Anne Allison, associate professor, Duke University, North Carolina
Discipline: anthropology
Research: Transnational Toys: Producing Japanese Popular Heroes for the U.S. Market
Host: Tokyo University, Japan
September 1999 - June 2000

Allison and other grantees pose with Justic Hideo Chikusa, a 1961 Fulbright alumnus, during a visit to the Japanese Supreme Court. Allison stands right of Chikusa (seated).

I was mid-stream in my career, post-tenure with two books on Japan, when I received a Fulbright/JUSEC grant to embark on a new research project involving the globalization of Japanese toys and character merchandise. My aim was to study children's merchandise, like Pokemon, as it gets marketed and consumed in Japan and then moves to export markets such as the United States. Since the early 90's and the global success of the Mighty Morphin Power Rangers, Japan has become world famous for children's entertainment. Some voices, both inside and outside of Japan, refer to this as a break-through in Japanese cultural influence around the world. And yet, in the U.S. marketplace at least, many of these products have been reshaped to appear less Japanese and more American. What are the politics, economics, and cultural dynamics of Japan's children's business as it operates in, and between, the two marketplaces of Japan and the United States?

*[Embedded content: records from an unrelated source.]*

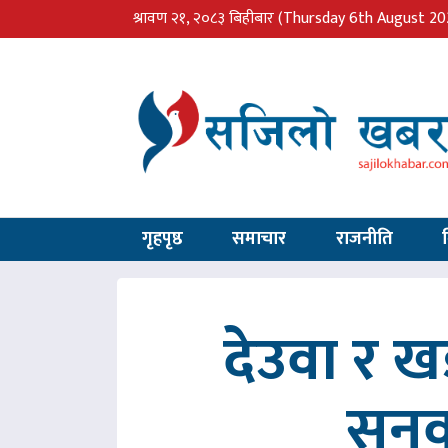
श्रावण २१, २०८३ बिहीबार
(Thursday 6th August 20
गृहपृष्ठ
समाचार
राजनीति
देउवा र 
सुनु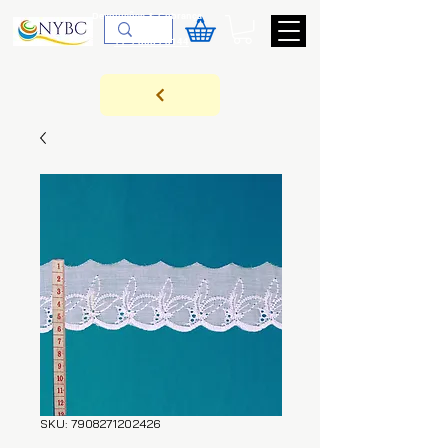
Devoluções & Cobrança
11-9-3089-3144
SKU: 7908271202426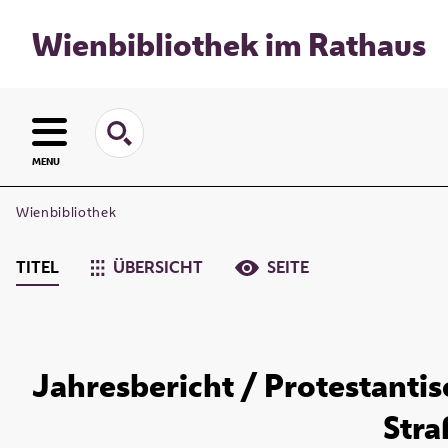
Wienbibliothek im Rathaus
MENU
Wienbibliothek
TITEL
ÜBERSICHT
SEITE
Jahresbericht / Protestanti
Stra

In late August 1999, I arrived in Tokyo with my two teenage sons (my husband came later). Thanks to Fulbright, we moved into a fully furnished house on the Inokashira line convenient to (though still an hour from) the American School my boys attended. There were major adjustments and a few rough times (including a house fire in January), but our ten months in Tokyo were a wonderful experience for us all. Indeed, Fulbright is the only granting agency (for research in Japan) that pays tuition for children in an international school--a benefit without which I would have been confined to short-term (summer) research trips for years. Having an extended stay, however, gave me the luxury to conduct careful and extensive research on my subject. And given the prominence of Pokemon that year (both in Japan and elsewhere, including the United States), I concentrated on that, interviewing producers, marketers, analysts, authors, children, otaku (expert fans), scholars, activists and advertisers. I learned about the history of Pokemon, its place in the business of Japanese character merchandising, the brilliant marketing strategies that have made it such a hit, the mythology of its poketto monsta and the currency pokemon spawns in kids circles across the world.

Midway through, I also conducted a short research trip back to the United States to interview child fans and also all the major players involved with the Pokemon empire here. Having now completed my grant, I face the daunting prospect of write-up--a book, in my case, that will feature Pokemon, but also include chapters on other waves of Japanese character merchandise that have crossed into the United States. (Power Rangers, Sailor Moon, tamagotchi). As I see it, the Pokemon phenomenon--with wild monsters that get collected by kids who compete and bond over virtual interactions--crystallizes conditions of global capitalism in a world where the real and the virtual, and the nation and transnationality, are getting continually played out and collapsed.